Find an Outside Buyer
There is certainly a movement in the industry to buy up practices of retiring advisors. Some of these are being snapped up by large RIAs. Others are being purchased by FAs who have decided the best way to grow a business is to just go buy one.
You have several challenges to make this work. But make no mistake about it: It can work. Obviously, you need to find the right person. The only guidance I can give you in this regard is to rely on the salesperson skills you’ve acquired over a business lifetime.
You have developed a sense of people. When talking to a prospect, you may get little second-thoughts rattling around the back of your mind. You have probably learned to listen to these. And so, you don’t pursue what otherwise looks like a good prospect.
It’s the same with finding the right person to take over your business. Listen to those second thoughts.

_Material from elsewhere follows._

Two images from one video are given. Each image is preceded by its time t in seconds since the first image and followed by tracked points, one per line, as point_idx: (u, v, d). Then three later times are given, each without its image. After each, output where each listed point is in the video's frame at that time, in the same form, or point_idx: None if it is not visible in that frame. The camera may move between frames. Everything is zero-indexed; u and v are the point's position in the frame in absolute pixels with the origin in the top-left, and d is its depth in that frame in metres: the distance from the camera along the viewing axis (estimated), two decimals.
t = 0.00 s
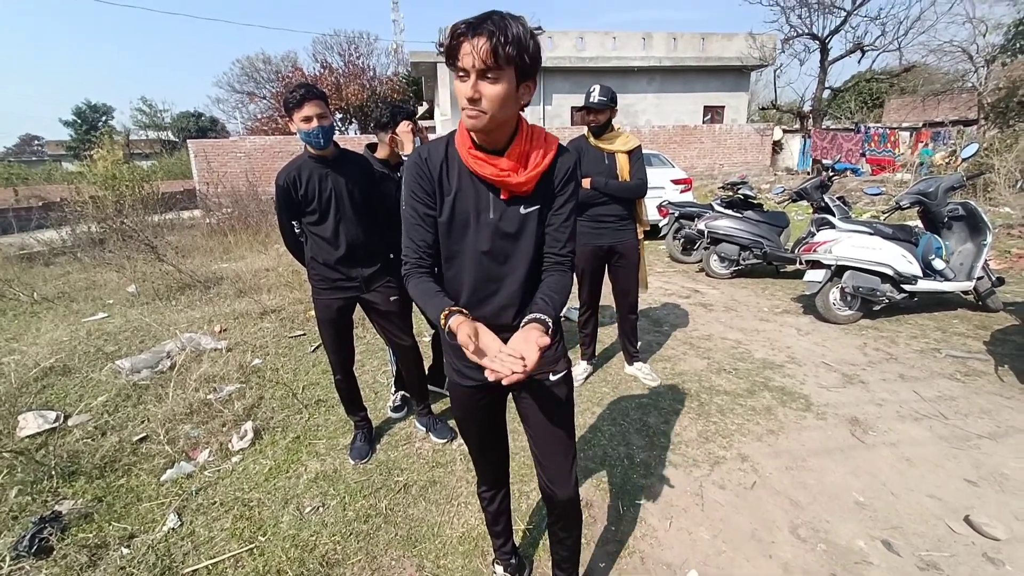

Now get a price. You can certainly use the rough formula I gave you, but you should get an appraisal of your business. While you could probably go to a local CPA firm, you could also turn to an organization like FP Transitions, for instance, to do a business appraisal. This group also works as a broker and helps advisors buy and sell practices. So, it knows prices and can therefore provide an appraised value based upon actual selling-price data.
You Need a Transition
Most people do not resist change as such. They do resist dramatic change.
You find a buyer. You make the announcement. You’re gone.
Not a good strategy at all.
Best bet is once you finalize your deal, you must stick around for a year. Again, you are selling clients with assets — not just assets. There needs to be a gradual hand-off.
But there should be a hand-off. I counsel my clients who are selling a business or buying one that the seller should, at a point, leave and be done with it.
Go on and create version 2.0 or 3.0 of your life.